### Problèmes à résoudre:
a) D'après l'extrait sur la démocratie et l'oligarchie, qu'est-ce qui menace réellement la démocratie ?
b) Poursuivez l'extrait sur la démocratie et l'oligarchie à partir de sa dernière phrase, s'il vous plaît.

### Extrait choisi:

□ □ □ □ □ □ □

Au final : non seulement la démocratie n'est pas menacée, puisque nous nous mouvons dans la fin de l'histoire, mais en plus seuls les anciens régimes aristocratiques menacent les régimes démocratiques universels et en expansion. Sion. Soit. Malheureusement, ce n'est pas le retour à l'aristocratie qui menace la démocratie. Pauvres fous qui voient le jour de leurs yeux crevés! C'est l'oligarchie, mon huile.
Les occidentalistes qui se targuent d'animer la flamme de leur progrès destructeur et égotiste, ces torturés minables ont oublié l'essentiel, car ils ont été élevés pour considérer l'accidentel comme le primordial. L'analyse des Anciens est mue par leur méfiance et leur prévenance à l'égard de la démocratie. Pourquoi? Tout simplement parce que l'oligarchie qui est connexe de la démocratie, ainsi que nous l'avons vu tout à l'heure, n'a rien à voir avec l'aristocratie. Si seulement les démocraties pouvaient refluer vers des aristocraties! Mais on ne recule pas d'un train vers un autre, d'un wagon vers un autre, d'un rail vers un autre.
On ne peut jamais revenir en arrière, tout simplement parce que la différence ne se répète pas. Appâts. La différence entre l'aristocratie et l'oligarchie est capitale, tellement énorme que ne pas la voir, c'est comme ne pas voir un éléphant dans un magasin de porcelaine : considérer l'accidentel et détourner les yeux devant l'essentiel. En quoi consiste cette différence?

□ □ □ □ □ □ □

### Données disponibles:
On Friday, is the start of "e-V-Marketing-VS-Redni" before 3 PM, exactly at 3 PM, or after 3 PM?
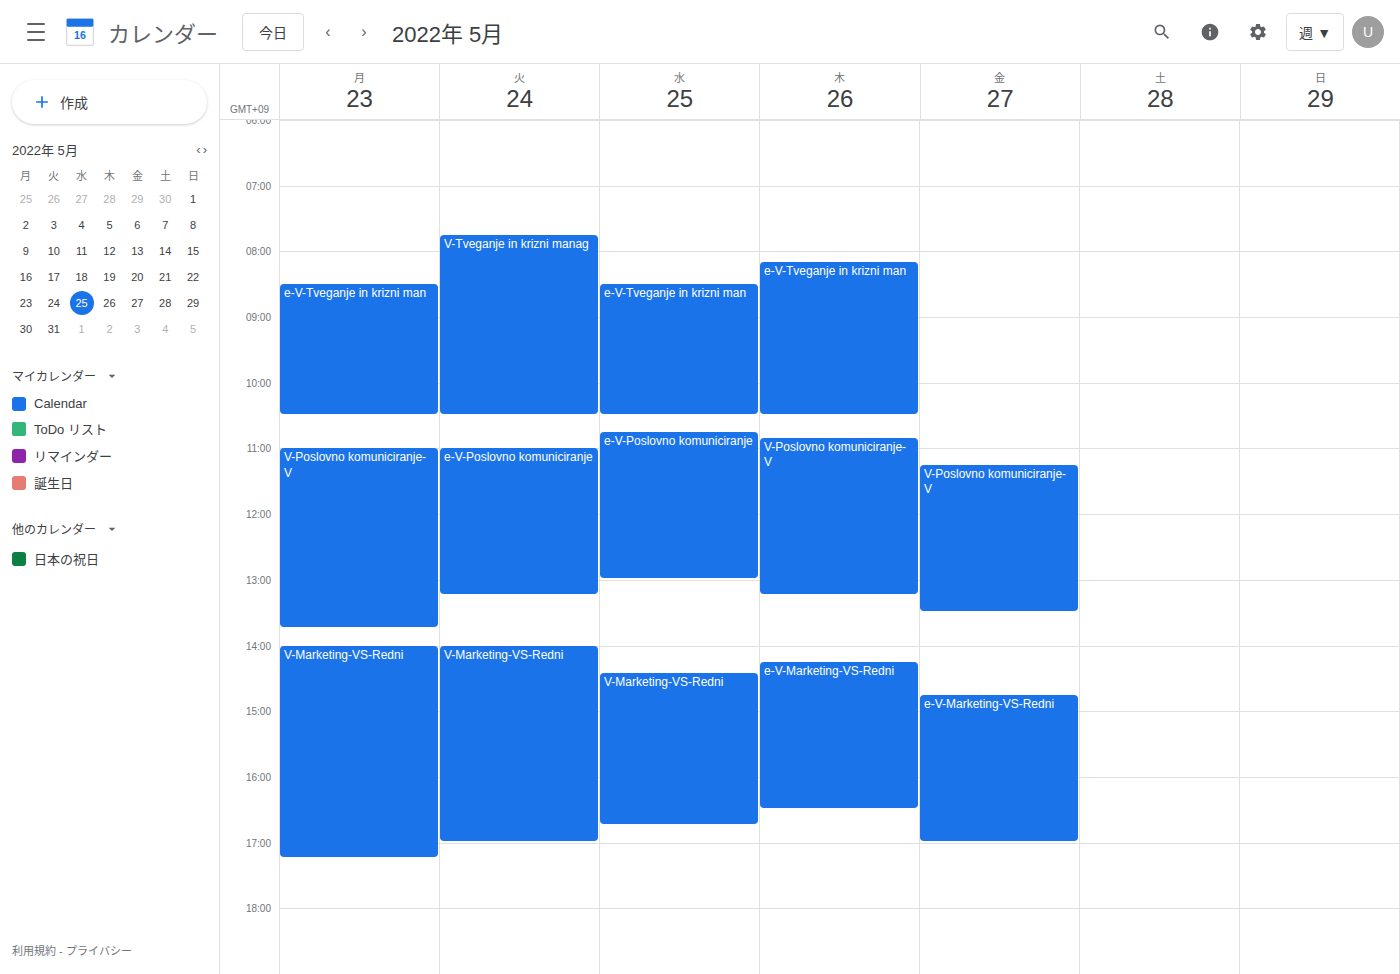
2:45 PM -- before 3 PM, 15 minutes above the 3 PM line.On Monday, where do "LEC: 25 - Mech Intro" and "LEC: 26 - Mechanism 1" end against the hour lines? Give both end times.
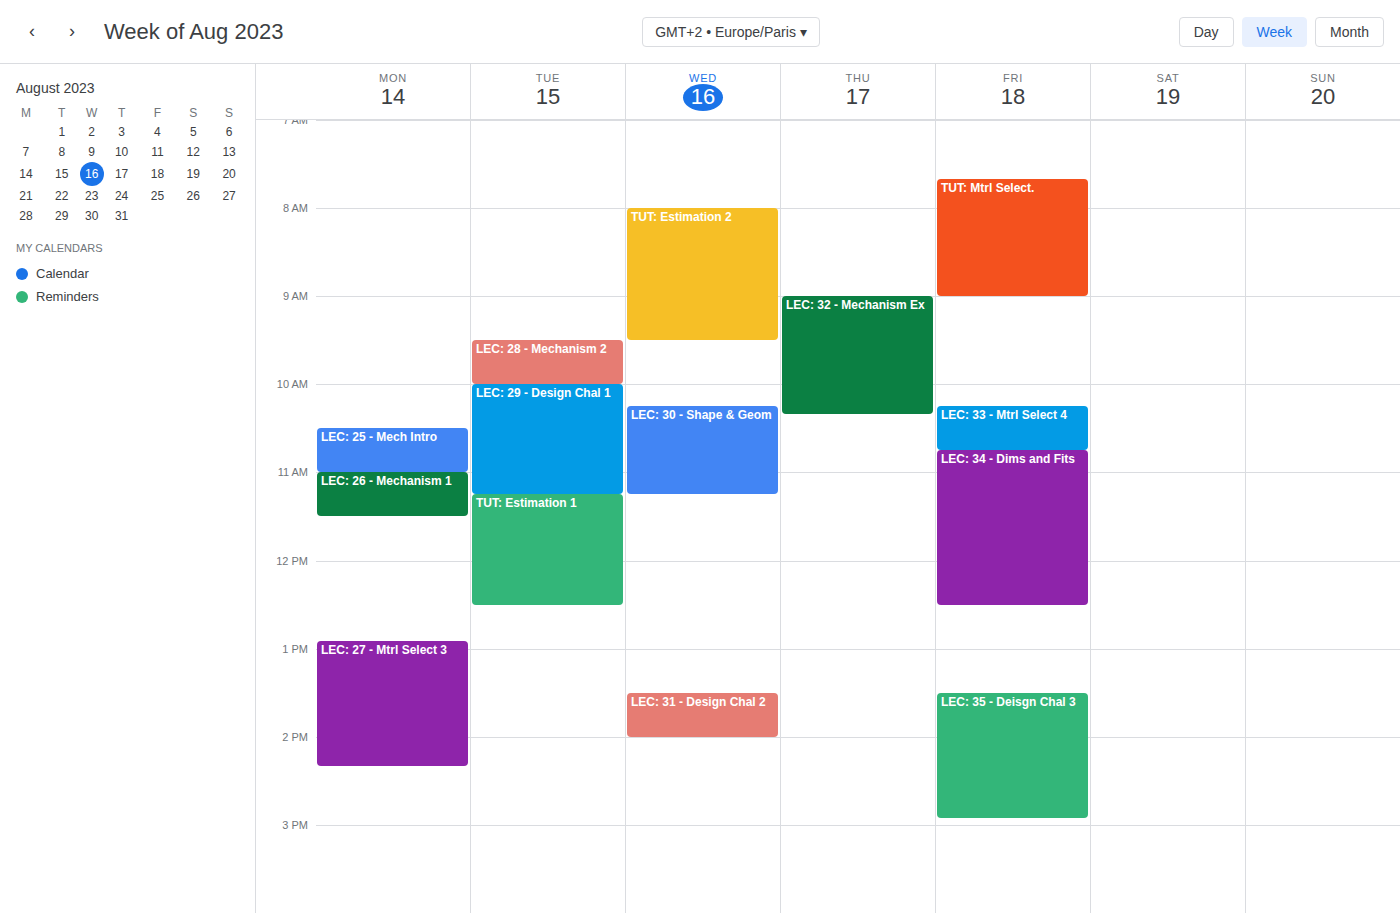
"LEC: 25 - Mech Intro": 11:00 AM, exactly on the 11 AM line. "LEC: 26 - Mechanism 1": 11:30 AM, halfway between the 11 AM and 12 PM lines.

□ □ □ □ □ □ □

### Réponses par tâche:
a) L'oligarchie, et non le retour à l'aristocratie.

b)
L'oligarchie ne représente jamais la volonté générale. Le système oligarchique abolit le principe de représentation classique, soit la volonté générale. Dans l'oligarchie, les élites ne représentent qu'elles-mêmes et ne travaillent que pour elles-mêmes. Dans l'oligarchie, ainsi que l'enseigne l'histoire de la synarchie européenne, l'essentiel est que l'absence de volonté générale détruit la volonté générale. Fous ta Cagoule! La subversion de la volonté générale par un petit groupe comploteur, démarche qui explique l'accusation manipulatoire de complotisme, aboutit à la destruction du groupe au nom de sa manipulation par un de ses sous-groupes.
Syndrome du parasite : le parasite détruit par définition l'organisme qu'il parasite. En travaillant pour leurs intérêts propres et personnels, les élites oligarchiques ne travaillent plus pour les intérêts du groupe auquel elles appartiennent. A partir de ce moment, les élites oligarchiques détruisent ce qu'elles prétendent changer, subvertir et manipuler. A noter que le système oligarchique n'est fonctionnel et patent qu'à partir du moment où il domine effectivement le système qu'il subvertit, soit toujours le système démocratique.
Si l'oligarchie ne renvoyait pas aux élites, alors les factions oligarchiques seraient démantelées et traînées dans la boue pour leurs menées séditieuses et destructrices à l'encontre des intérêts du groupe qu'elles subvertissent. Par ailleurs, il ne faut pas oublier que l'oligarchie ne peut s'épanouir que dans la démocratie, puisque l'aristocratie bloque l'oligarchie. Raison soit dit en passant de la prévention quasi répulsive à l'encontre de la démocratie par les Anciens.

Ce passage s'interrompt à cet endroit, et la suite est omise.